** Tasks to perform **
[A] From the Pylint dataclass thread, list every exception class name whose name ends in "Error".
[B] In the Pylint dataclass thread, reproduce the passage starting at "My thought is" and ending at "in the brain.".
[C] In the Pylint dataclass thread, condense the paragraph beginning "For the first one Pylint finishes linting" into two shorter sentences, keeping its main facts.

** Excerpt provided **
Therefore, only changing/improving clean_duplicates_mro would mean that either duplicate-bases would never be caught again for dataclasses or that there will still be crashes. So whatever the fix will be, something definitely has to change in the brain_dataclasses.py module as well. Either it has to catch and handle potential errors or tell scoped_nodes.py to ignore them.

Another example to consider is the comparison between the following code snippets:

class Duplicates(str, str):
  pass

and

import dataclasses

@dataclasses.dataclass
class Duplicates(str, str):
  pass

For the first one Pylint finishes linting and reports duplicate-bases error, for the second one Pylint crashes because brain_dataclasses.py doesn't handle DuplicateBasesError. Neither of the snippets is actually a valid Python code because of a TypeError at runtime. But I assume crashes are never a desired outcome, right?

AleksMat avatar Oct 31 '24 10:10 AleksMat

Hmm yeah I understand the problem a little better now.

@jacobtylerwalls do you have an opinion here? I have tried all day but couldn't come up with a better solution than this boolean flag, but I don't really like it.

DanielNoord avatar Oct 31 '24 20:10 DanielNoord

My thought is that brain_dataclasses.py should be catching MroError when it calls .mro(). That's the pattern I see elsewhere.

jacobtylerwalls avatar Nov 01 '24 02:11 jacobtylerwalls

But here we actually want to compute the mro. If we were to catch the exception there is no way for us to determine the correct mro of the class and can't construct it in the brain.

DanielNoord avatar Nov 01 '24 07:11 DanielNoord

That seems fine to me. This is an edge case, no? And there are other errors that subclass MroError we should catch also, I think.

jacobtylerwalls avatar Nov 01 '24 10:11 jacobtylerwalls

** Extracted records **

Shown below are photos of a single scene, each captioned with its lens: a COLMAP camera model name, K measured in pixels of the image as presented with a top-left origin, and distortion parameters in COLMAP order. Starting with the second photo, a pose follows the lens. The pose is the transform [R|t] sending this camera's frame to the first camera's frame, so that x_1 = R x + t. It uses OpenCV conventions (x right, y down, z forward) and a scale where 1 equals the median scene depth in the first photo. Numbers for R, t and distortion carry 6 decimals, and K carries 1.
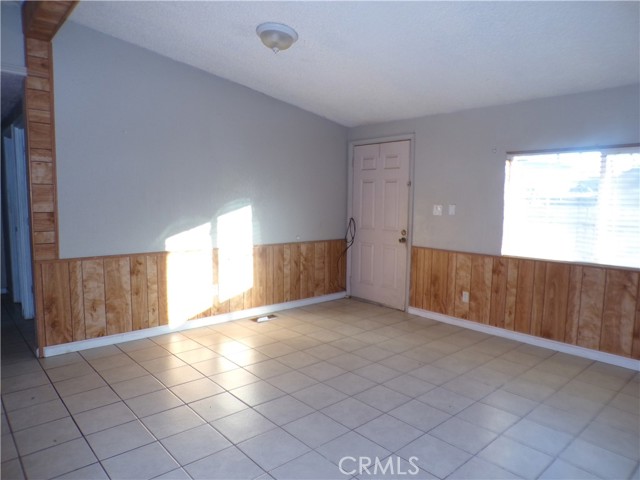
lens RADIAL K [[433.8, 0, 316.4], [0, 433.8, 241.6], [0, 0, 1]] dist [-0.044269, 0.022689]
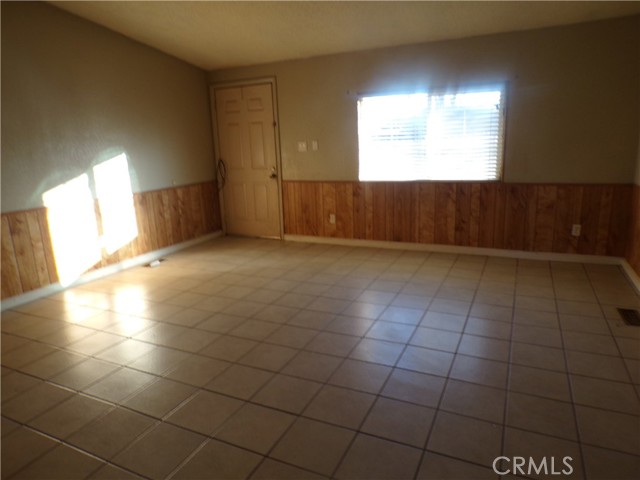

...

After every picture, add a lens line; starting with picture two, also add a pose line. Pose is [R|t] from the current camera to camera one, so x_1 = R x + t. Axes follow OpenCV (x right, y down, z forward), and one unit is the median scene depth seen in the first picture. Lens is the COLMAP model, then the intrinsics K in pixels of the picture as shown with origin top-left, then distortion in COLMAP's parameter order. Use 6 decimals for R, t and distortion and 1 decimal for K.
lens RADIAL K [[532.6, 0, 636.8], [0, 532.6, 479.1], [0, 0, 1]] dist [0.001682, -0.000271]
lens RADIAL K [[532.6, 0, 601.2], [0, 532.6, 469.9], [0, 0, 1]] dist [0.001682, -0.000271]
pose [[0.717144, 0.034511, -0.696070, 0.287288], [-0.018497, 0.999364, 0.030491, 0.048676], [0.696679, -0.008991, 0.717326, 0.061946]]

---

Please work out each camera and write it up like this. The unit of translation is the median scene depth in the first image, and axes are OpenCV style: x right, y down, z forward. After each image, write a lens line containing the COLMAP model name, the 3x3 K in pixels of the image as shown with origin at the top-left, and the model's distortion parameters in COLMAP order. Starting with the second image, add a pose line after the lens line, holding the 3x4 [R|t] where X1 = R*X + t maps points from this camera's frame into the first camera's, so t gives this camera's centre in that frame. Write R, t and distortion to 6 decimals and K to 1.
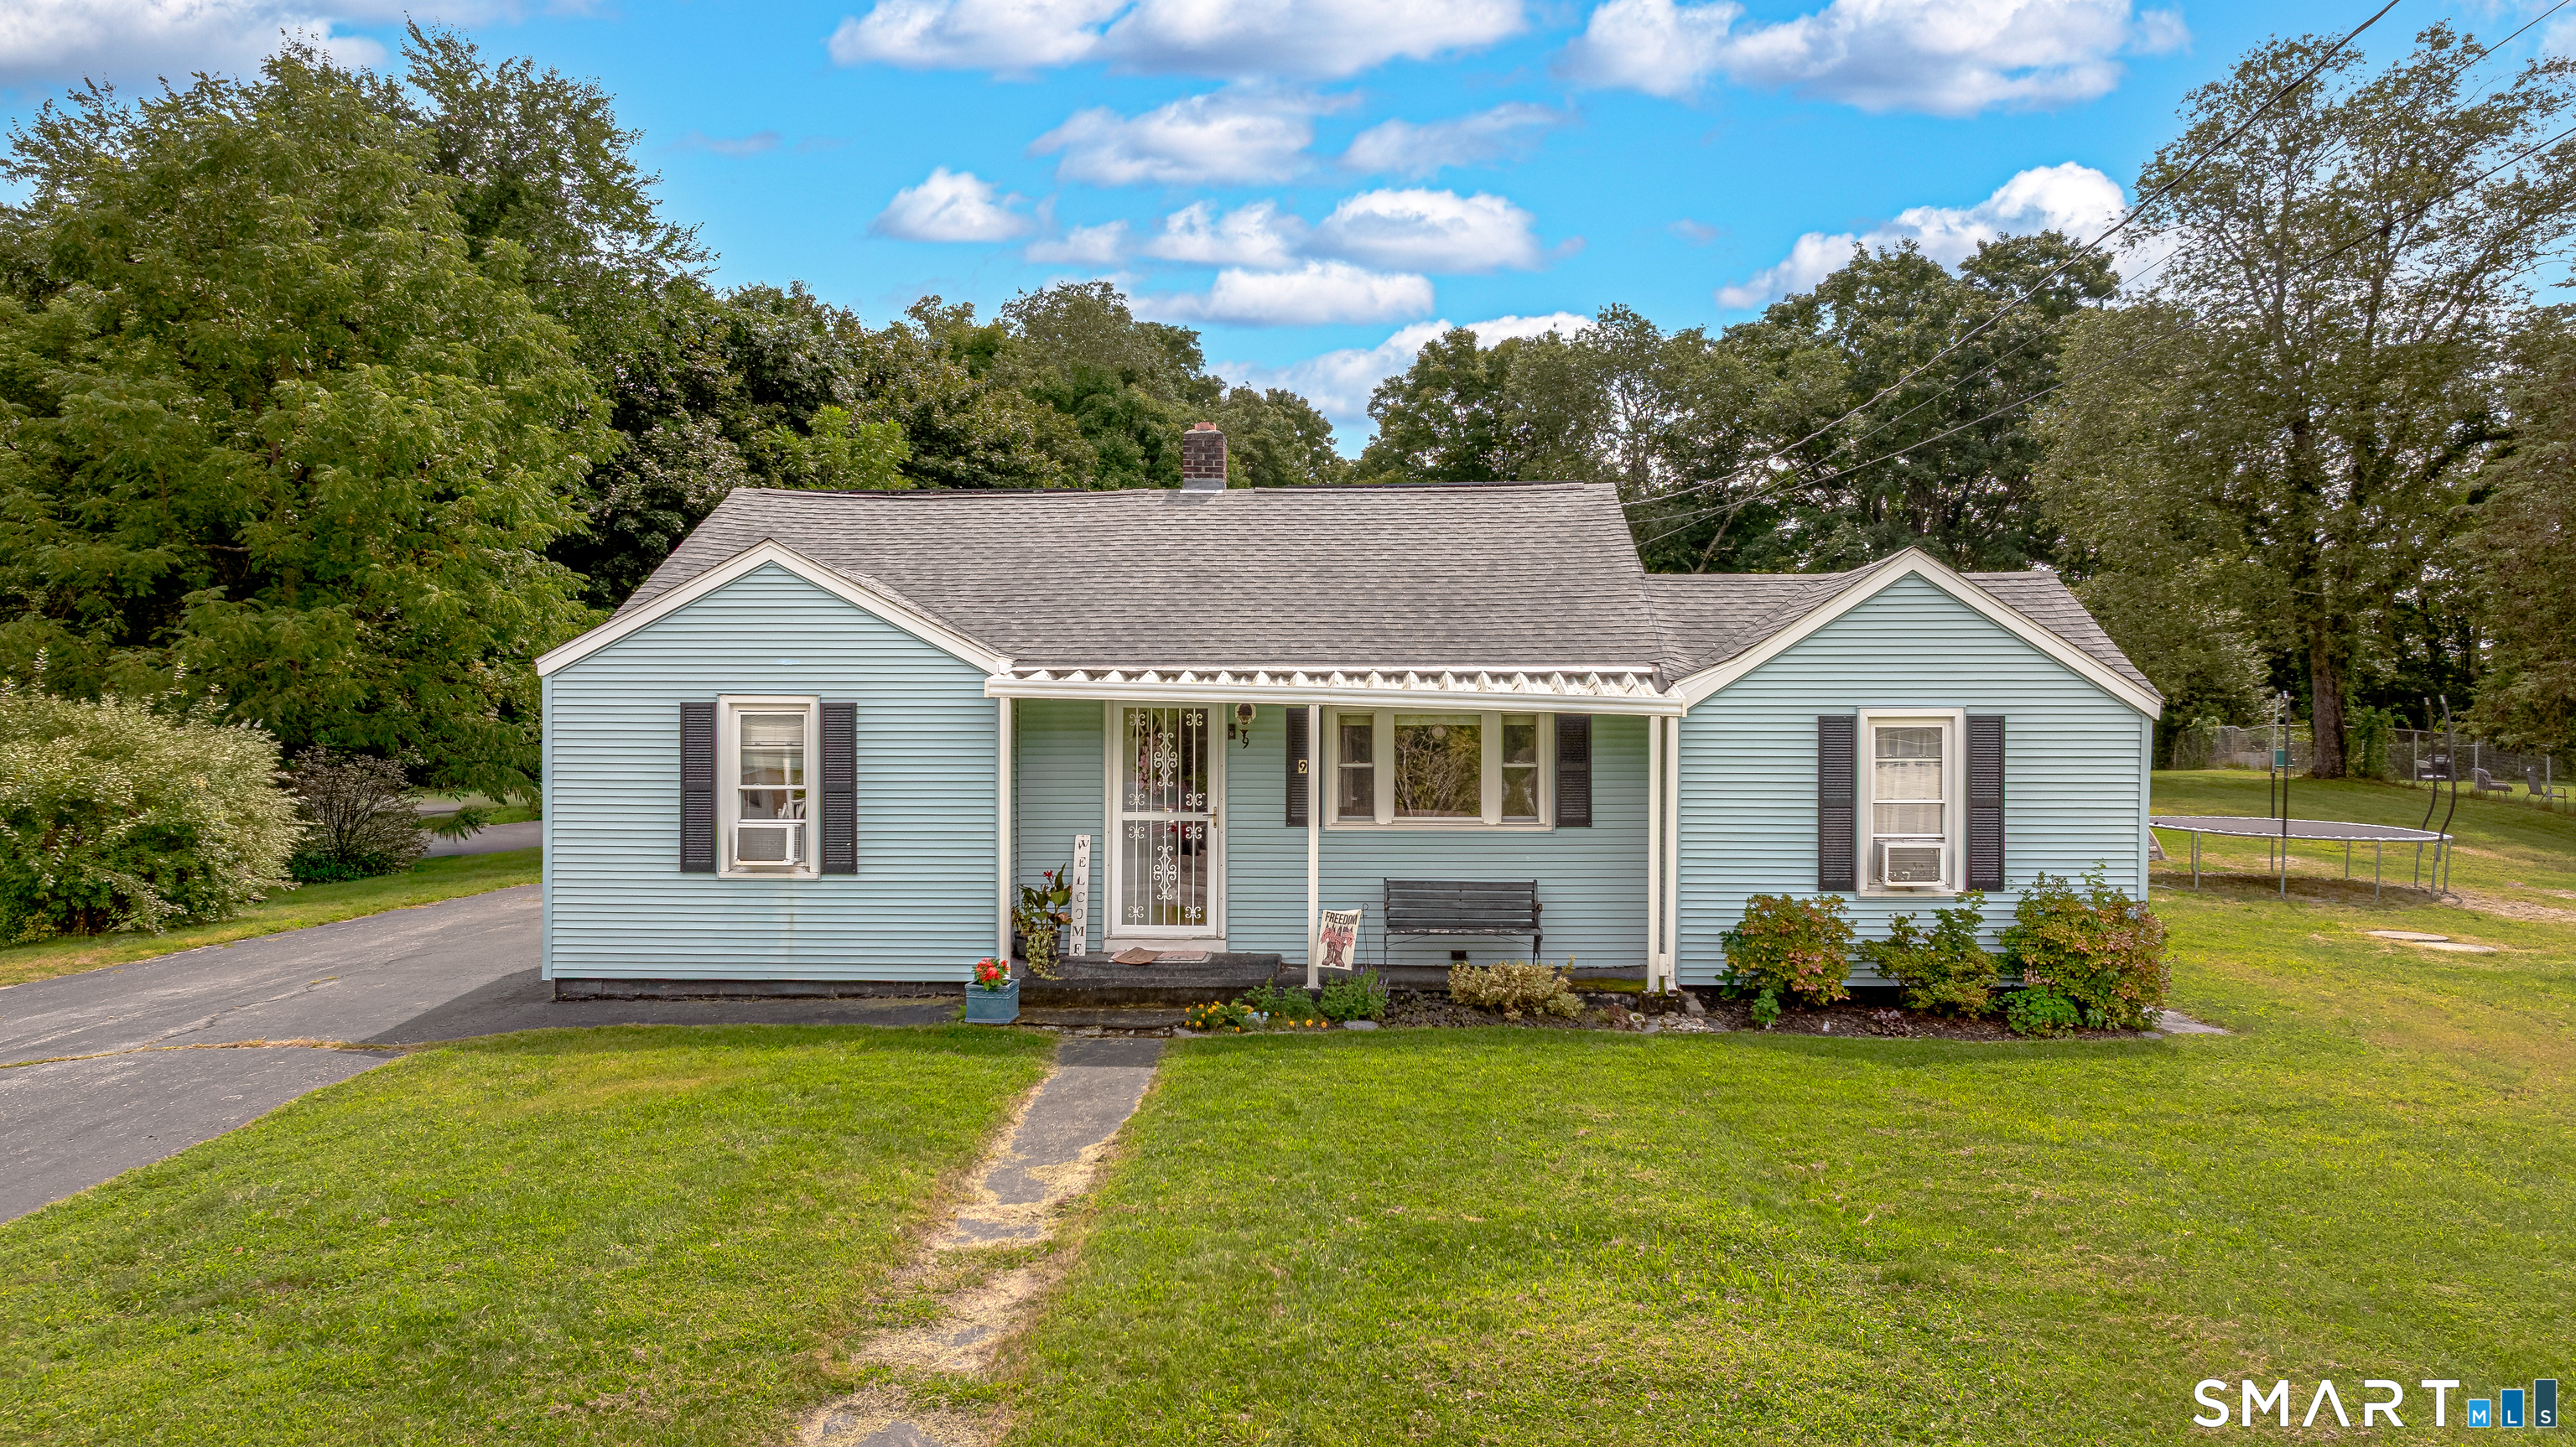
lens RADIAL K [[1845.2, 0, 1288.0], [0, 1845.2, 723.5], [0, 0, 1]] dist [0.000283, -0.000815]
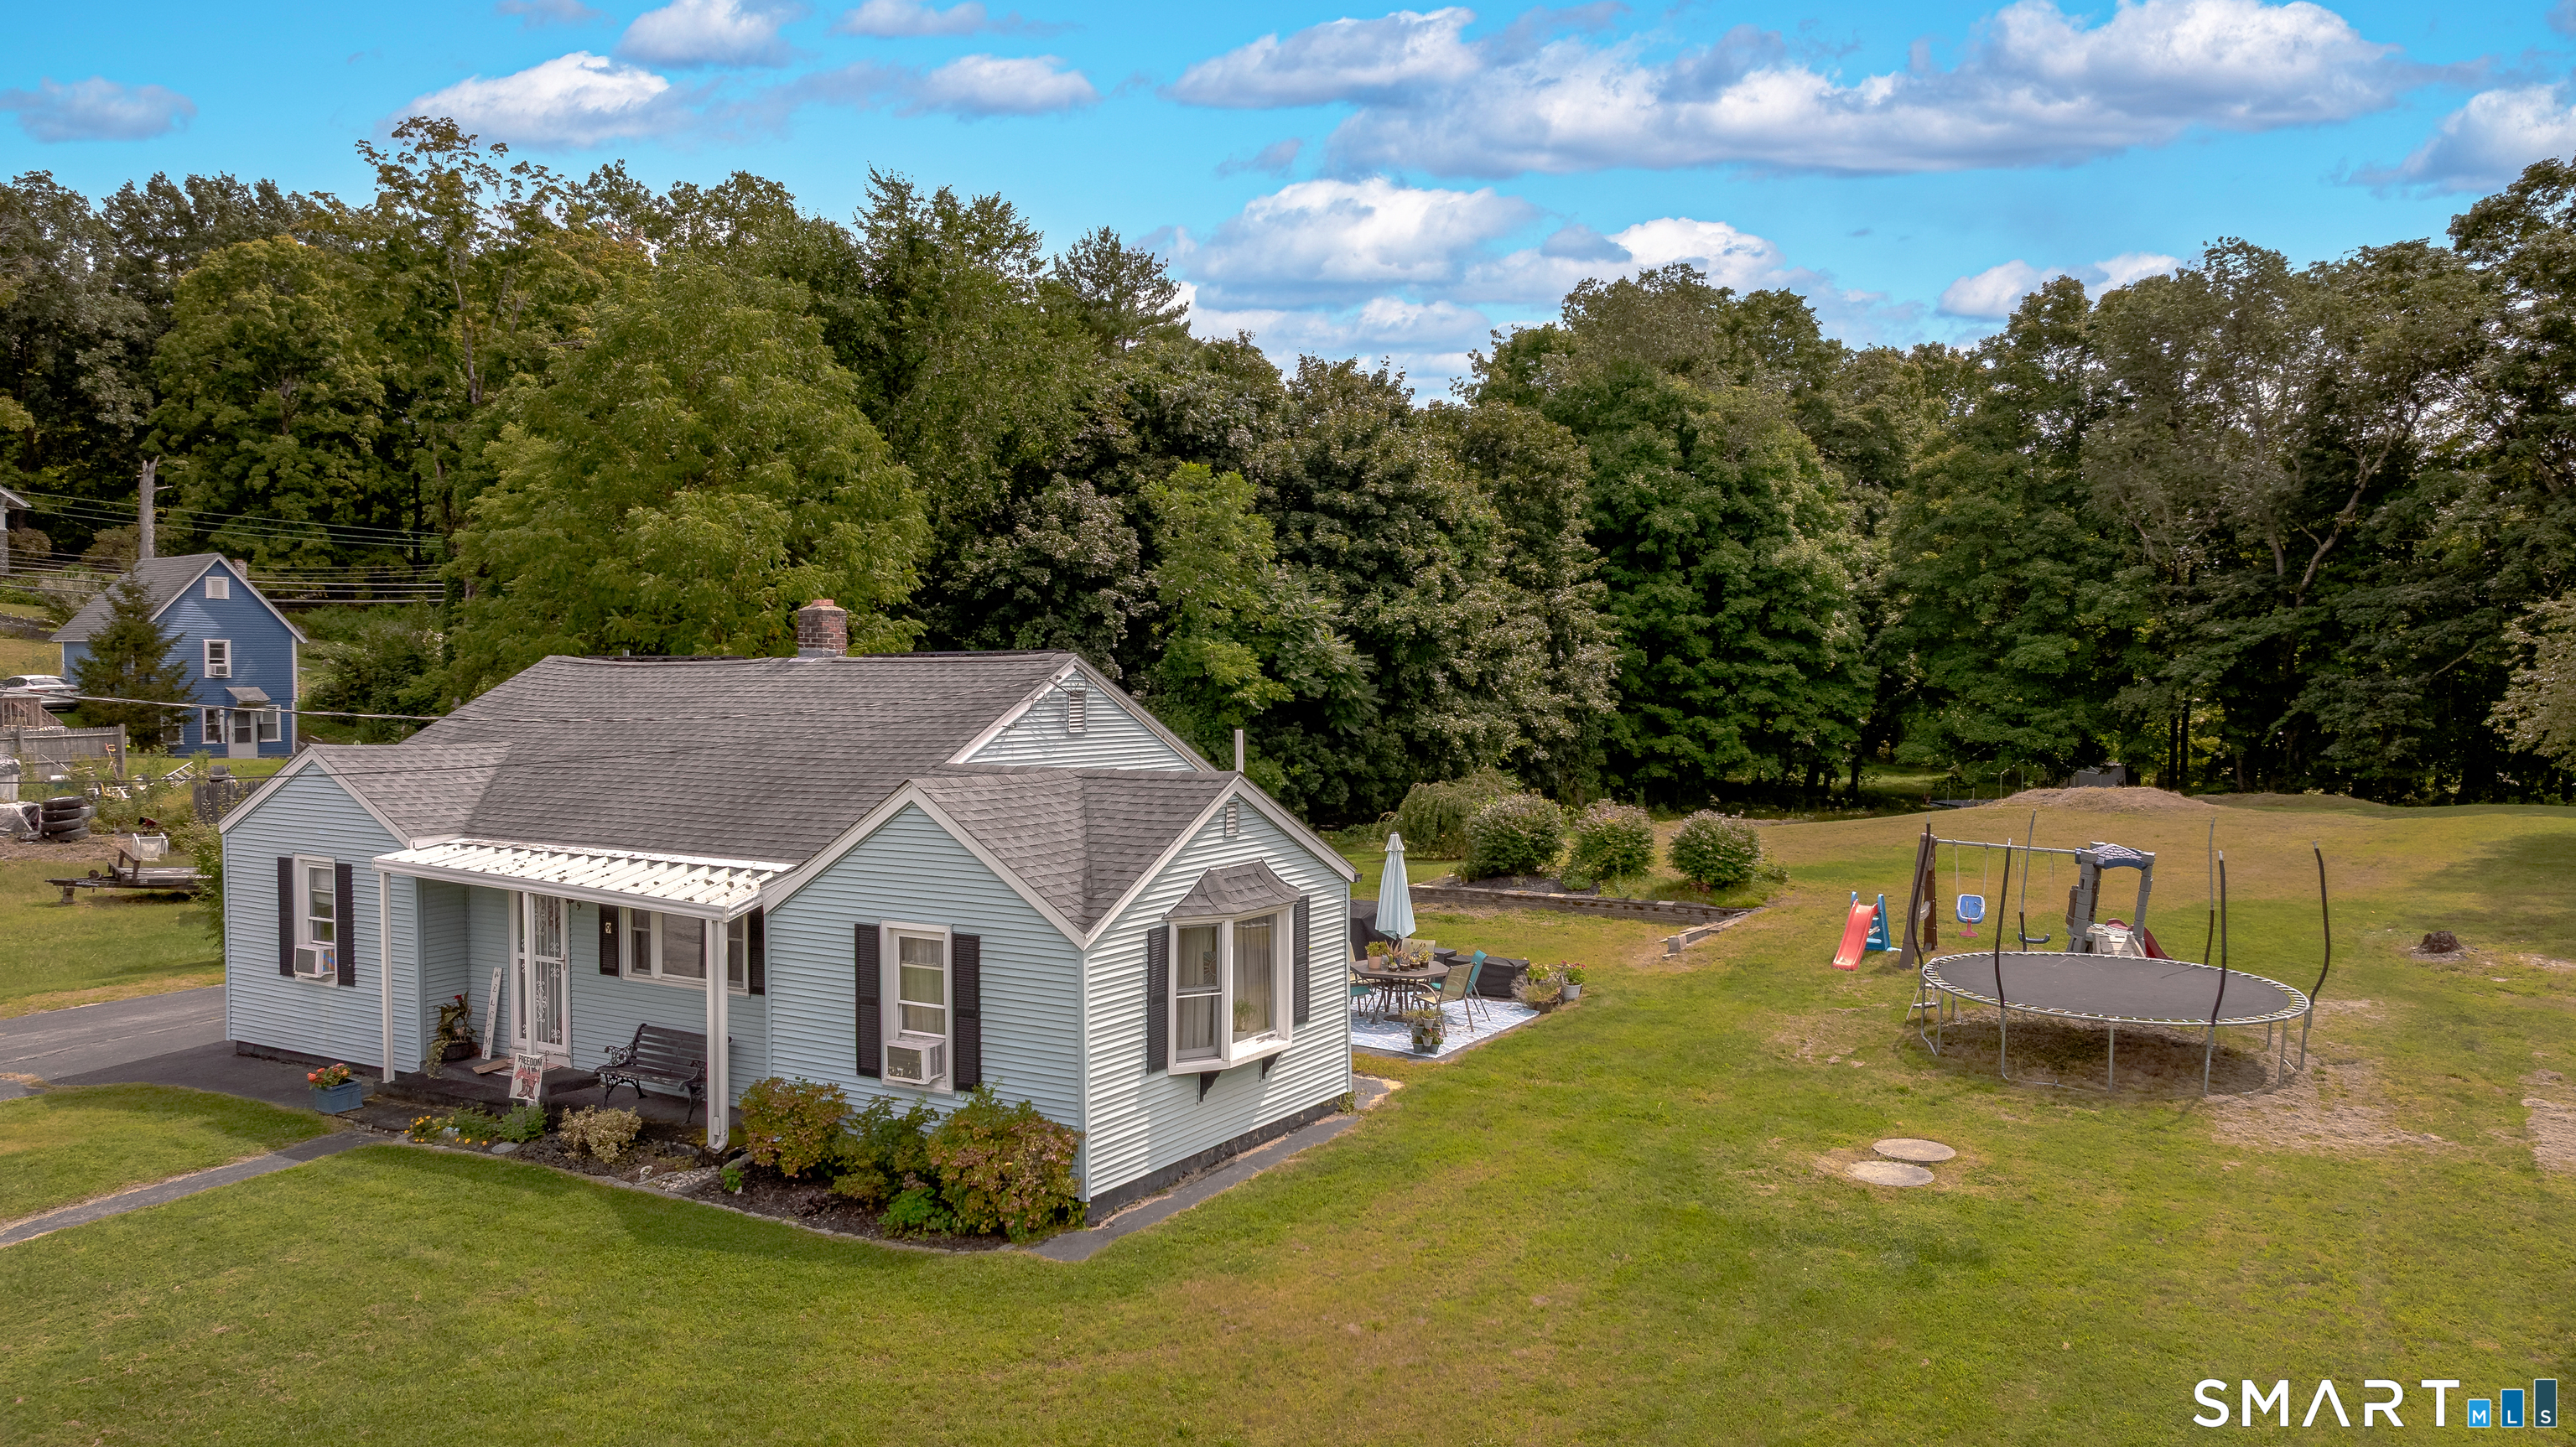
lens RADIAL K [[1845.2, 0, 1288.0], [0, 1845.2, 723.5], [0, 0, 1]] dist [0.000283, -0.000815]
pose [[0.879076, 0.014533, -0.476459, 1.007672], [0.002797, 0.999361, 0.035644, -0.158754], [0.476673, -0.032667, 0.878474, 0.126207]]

** Answers for each item **
[A] DuplicateBasesError, TypeError, MroError

[B]
My thought is that brain_dataclasses.py should be catching MroError when it calls .mro(). That's the pattern I see elsewhere.

jacobtylerwalls avatar Nov 01 '24 02:11 jacobtylerwalls

But here we actually want to compute the mro. If we were to catch the exception there is no way for us to determine the correct mro of the class and can't construct it in the brain.

[C] Pylint reports a duplicate-bases error for the plain class but crashes on the dataclass version, because brain_dataclasses.py doesn't handle DuplicateBasesError. Neither snippet is valid Python since both raise a TypeError at runtime, but crashes should still be avoided.